◆ BRIEF
Please set out each line below exactly as it stands, without the images.

LISTED ENTRIES Start Marker

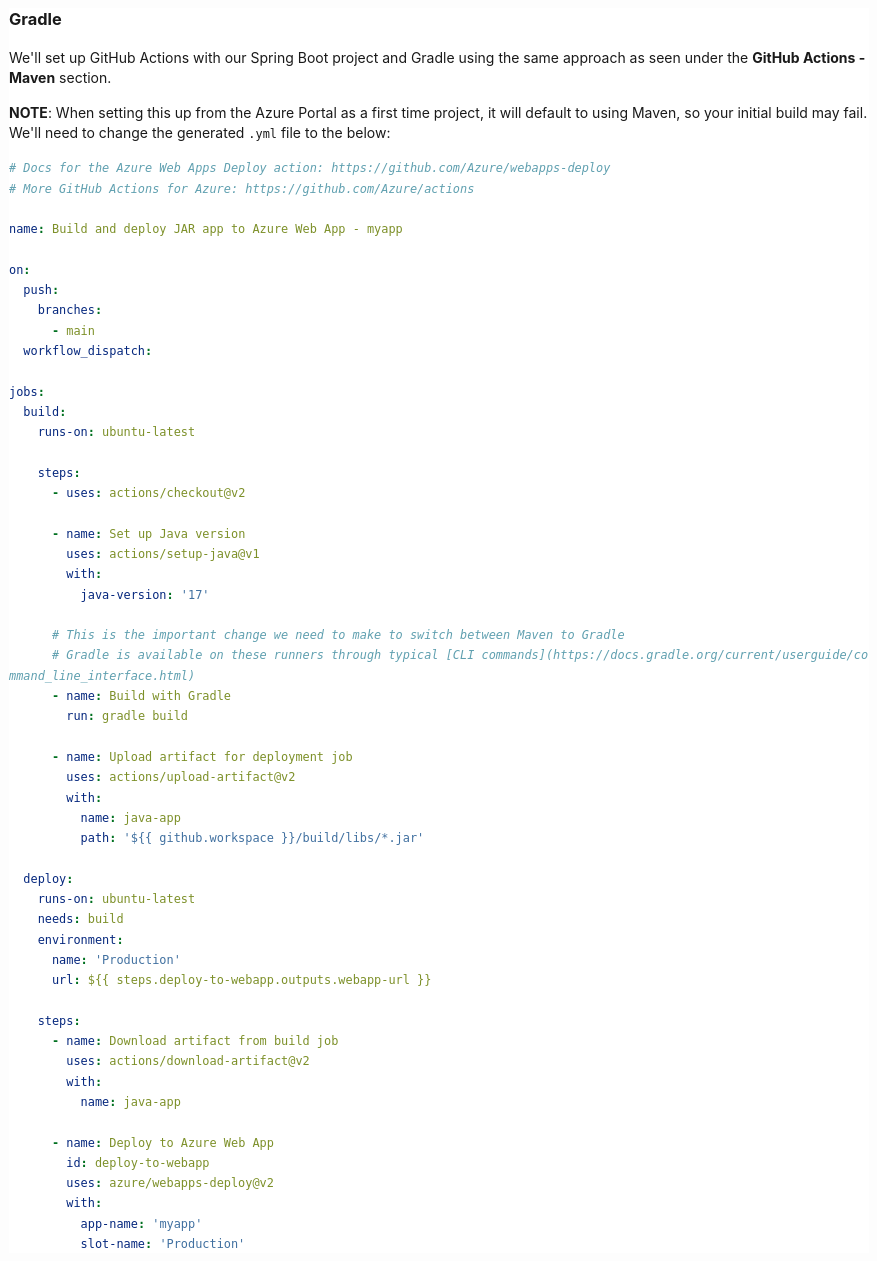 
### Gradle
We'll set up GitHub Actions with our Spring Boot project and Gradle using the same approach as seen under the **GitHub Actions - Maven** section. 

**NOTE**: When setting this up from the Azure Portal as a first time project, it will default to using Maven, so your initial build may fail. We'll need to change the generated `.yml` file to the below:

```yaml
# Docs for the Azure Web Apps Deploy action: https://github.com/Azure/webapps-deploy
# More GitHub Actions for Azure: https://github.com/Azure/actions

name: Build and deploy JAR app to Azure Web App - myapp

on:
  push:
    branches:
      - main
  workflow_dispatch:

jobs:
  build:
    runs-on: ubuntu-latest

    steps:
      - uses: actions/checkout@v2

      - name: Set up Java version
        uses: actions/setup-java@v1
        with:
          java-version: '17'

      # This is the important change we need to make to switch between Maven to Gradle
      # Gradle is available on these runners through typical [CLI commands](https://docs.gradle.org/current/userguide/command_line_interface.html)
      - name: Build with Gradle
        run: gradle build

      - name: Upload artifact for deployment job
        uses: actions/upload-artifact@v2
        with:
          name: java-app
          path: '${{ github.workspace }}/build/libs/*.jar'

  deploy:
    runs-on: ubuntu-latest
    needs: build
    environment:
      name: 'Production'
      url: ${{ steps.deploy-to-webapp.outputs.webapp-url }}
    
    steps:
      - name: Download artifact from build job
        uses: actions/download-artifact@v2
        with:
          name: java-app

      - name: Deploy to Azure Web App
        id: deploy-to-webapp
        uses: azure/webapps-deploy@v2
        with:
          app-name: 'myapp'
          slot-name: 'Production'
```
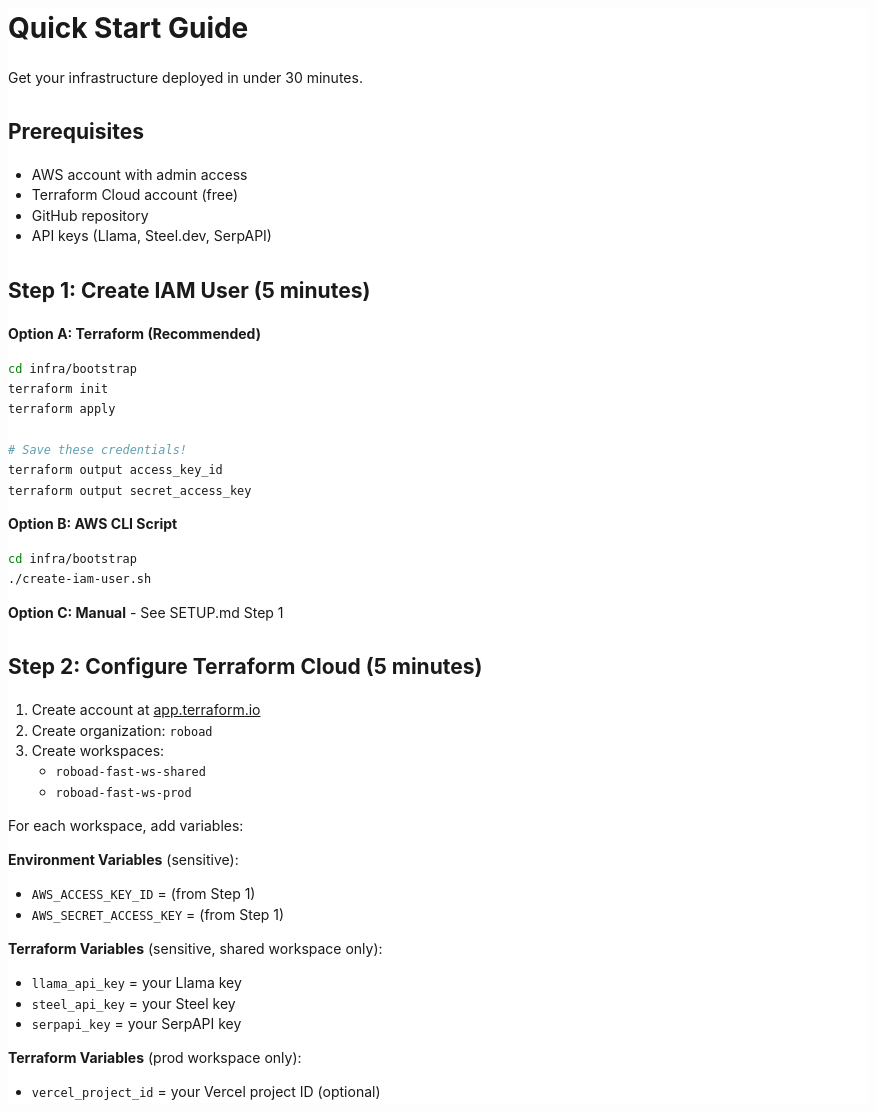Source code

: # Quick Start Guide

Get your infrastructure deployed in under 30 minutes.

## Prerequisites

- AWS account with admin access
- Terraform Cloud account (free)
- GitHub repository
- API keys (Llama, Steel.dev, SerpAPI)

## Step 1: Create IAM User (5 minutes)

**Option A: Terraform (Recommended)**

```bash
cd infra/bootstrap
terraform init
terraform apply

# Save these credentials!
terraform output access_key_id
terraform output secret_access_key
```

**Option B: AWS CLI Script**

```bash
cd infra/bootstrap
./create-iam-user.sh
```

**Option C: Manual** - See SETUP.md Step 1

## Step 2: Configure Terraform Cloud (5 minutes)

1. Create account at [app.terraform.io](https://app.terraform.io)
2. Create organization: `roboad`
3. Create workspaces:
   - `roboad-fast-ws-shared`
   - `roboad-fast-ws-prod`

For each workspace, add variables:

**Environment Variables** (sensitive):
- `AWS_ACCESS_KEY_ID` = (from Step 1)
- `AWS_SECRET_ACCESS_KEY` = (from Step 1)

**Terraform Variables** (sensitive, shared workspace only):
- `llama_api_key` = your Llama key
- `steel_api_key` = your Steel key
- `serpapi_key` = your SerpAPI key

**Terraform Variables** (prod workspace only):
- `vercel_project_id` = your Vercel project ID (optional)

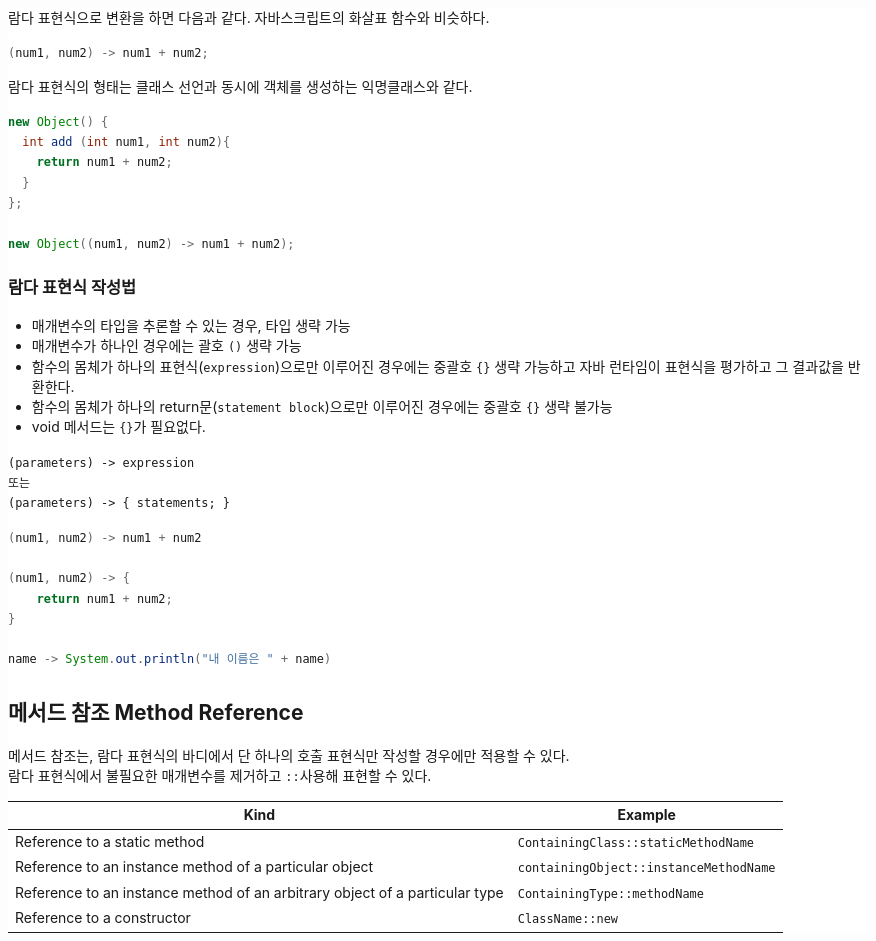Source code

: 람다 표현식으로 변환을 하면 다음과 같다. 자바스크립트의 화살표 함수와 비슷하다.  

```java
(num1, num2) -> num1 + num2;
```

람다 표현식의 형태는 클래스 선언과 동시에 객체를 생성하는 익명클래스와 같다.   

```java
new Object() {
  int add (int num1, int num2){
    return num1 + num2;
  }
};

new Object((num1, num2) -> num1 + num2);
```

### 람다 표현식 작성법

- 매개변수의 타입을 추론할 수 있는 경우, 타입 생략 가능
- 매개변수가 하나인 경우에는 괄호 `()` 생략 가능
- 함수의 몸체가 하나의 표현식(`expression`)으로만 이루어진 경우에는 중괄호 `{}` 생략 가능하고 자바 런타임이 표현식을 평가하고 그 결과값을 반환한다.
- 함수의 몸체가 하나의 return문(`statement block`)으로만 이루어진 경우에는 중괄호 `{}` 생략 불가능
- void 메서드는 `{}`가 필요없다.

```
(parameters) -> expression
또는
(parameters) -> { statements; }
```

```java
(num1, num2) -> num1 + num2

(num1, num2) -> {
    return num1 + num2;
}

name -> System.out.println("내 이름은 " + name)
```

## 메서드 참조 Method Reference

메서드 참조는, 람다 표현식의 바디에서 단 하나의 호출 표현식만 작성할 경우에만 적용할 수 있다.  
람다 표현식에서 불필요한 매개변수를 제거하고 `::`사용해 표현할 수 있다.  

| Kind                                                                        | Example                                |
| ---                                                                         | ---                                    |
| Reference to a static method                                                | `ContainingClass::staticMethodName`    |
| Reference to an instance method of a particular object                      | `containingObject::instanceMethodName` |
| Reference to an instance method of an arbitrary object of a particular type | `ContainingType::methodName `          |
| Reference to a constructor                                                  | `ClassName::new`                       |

LISTED ENTRIES End Marker

◆ EXERCISE RESPONSE
### Gradle
We'll set up GitHub Actions with our Spring Boot project and Gradle using the same approach as seen under the **GitHub Actions - Maven** section. 

**NOTE**: When setting this up from the Azure Portal as a first time project, it will default to using Maven, so your initial build may fail. We'll need to change the generated `.yml` file to the below:

```yaml
# Docs for the Azure Web Apps Deploy action: https://github.com/Azure/webapps-deploy
# More GitHub Actions for Azure: https://github.com/Azure/actions

name: Build and deploy JAR app to Azure Web App - myapp

on:
  push:
    branches:
      - main
  workflow_dispatch:

jobs:
  build:
    runs-on: ubuntu-latest

    steps:
      - uses: actions/checkout@v2

      - name: Set up Java version
        uses: actions/setup-java@v1
        with:
          java-version: '17'

      # This is the important change we need to make to switch between Maven to Gradle
      # Gradle is available on these runners through typical [CLI commands](https://docs.gradle.org/current/userguide/command_line_interface.html)
      - name: Build with Gradle
        run: gradle build

      - name: Upload artifact for deployment job
        uses: actions/upload-artifact@v2
        with:
          name: java-app
          path: '${{ github.workspace }}/build/libs/*.jar'

  deploy:
    runs-on: ubuntu-latest
    needs: build
    environment:
      name: 'Production'
      url: ${{ steps.deploy-to-webapp.outputs.webapp-url }}
    
    steps:
      - name: Download artifact from build job
        uses: actions/download-artifact@v2
        with:
          name: java-app

      - name: Deploy to Azure Web App
        id: deploy-to-webapp
        uses: azure/webapps-deploy@v2
        with:
          app-name: 'myapp'
          slot-name: 'Production'
```
Source code

: # Quick Start Guide

Get your infrastructure deployed in under 30 minutes.

## Prerequisites

- AWS account with admin access
- Terraform Cloud account (free)
- GitHub repository
- API keys (Llama, Steel.dev, SerpAPI)

## Step 1: Create IAM User (5 minutes)

**Option A: Terraform (Recommended)**

```bash
cd infra/bootstrap
terraform init
terraform apply

# Save these credentials!
terraform output access_key_id
terraform output secret_access_key
```

**Option B: AWS CLI Script**

```bash
cd infra/bootstrap
./create-iam-user.sh
```

**Option C: Manual** - See SETUP.md Step 1

## Step 2: Configure Terraform Cloud (5 minutes)

1. Create account at [app.terraform.io](https://app.terraform.io)
2. Create organization: `roboad`
3. Create workspaces:
   - `roboad-fast-ws-shared`
   - `roboad-fast-ws-prod`

For each workspace, add variables:

**Environment Variables** (sensitive):
- `AWS_ACCESS_KEY_ID` = (from Step 1)
- `AWS_SECRET_ACCESS_KEY` = (from Step 1)

**Terraform Variables** (sensitive, shared workspace only):
- `llama_api_key` = your Llama key
- `steel_api_key` = your Steel key
- `serpapi_key` = your SerpAPI key

**Terraform Variables** (prod workspace only):
- `vercel_project_id` = your Vercel project ID (optional)

Source code

: 람다 표현식으로 변환을 하면 다음과 같다. 자바스크립트의 화살표 함수와 비슷하다.  

```java
(num1, num2) -> num1 + num2;
```

람다 표현식의 형태는 클래스 선언과 동시에 객체를 생성하는 익명클래스와 같다.   

```java
new Object() {
  int add (int num1, int num2){
    return num1 + num2;
  }
};

new Object((num1, num2) -> num1 + num2);
```

### 람다 표현식 작성법

- 매개변수의 타입을 추론할 수 있는 경우, 타입 생략 가능
- 매개변수가 하나인 경우에는 괄호 `()` 생략 가능
- 함수의 몸체가 하나의 표현식(`expression`)으로만 이루어진 경우에는 중괄호 `{}` 생략 가능하고 자바 런타임이 표현식을 평가하고 그 결과값을 반환한다.
- 함수의 몸체가 하나의 return문(`statement block`)으로만 이루어진 경우에는 중괄호 `{}` 생략 불가능
- void 메서드는 `{}`가 필요없다.

```
(parameters) -> expression
또는
(parameters) -> { statements; }
```

```java
(num1, num2) -> num1 + num2

(num1, num2) -> {
    return num1 + num2;
}

name -> System.out.println("내 이름은 " + name)
```

## 메서드 참조 Method Reference

메서드 참조는, 람다 표현식의 바디에서 단 하나의 호출 표현식만 작성할 경우에만 적용할 수 있다.  
람다 표현식에서 불필요한 매개변수를 제거하고 `::`사용해 표현할 수 있다.  

| Kind                                                                        | Example                                |
| ---                                                                         | ---                                    |
| Reference to a static method                                                | `ContainingClass::staticMethodName`    |
| Reference to an instance method of a particular object                      | `containingObject::instanceMethodName` |
| Reference to an instance method of an arbitrary object of a particular type | `ContainingType::methodName `          |
| Reference to a constructor                                                  | `ClassName::new`                       |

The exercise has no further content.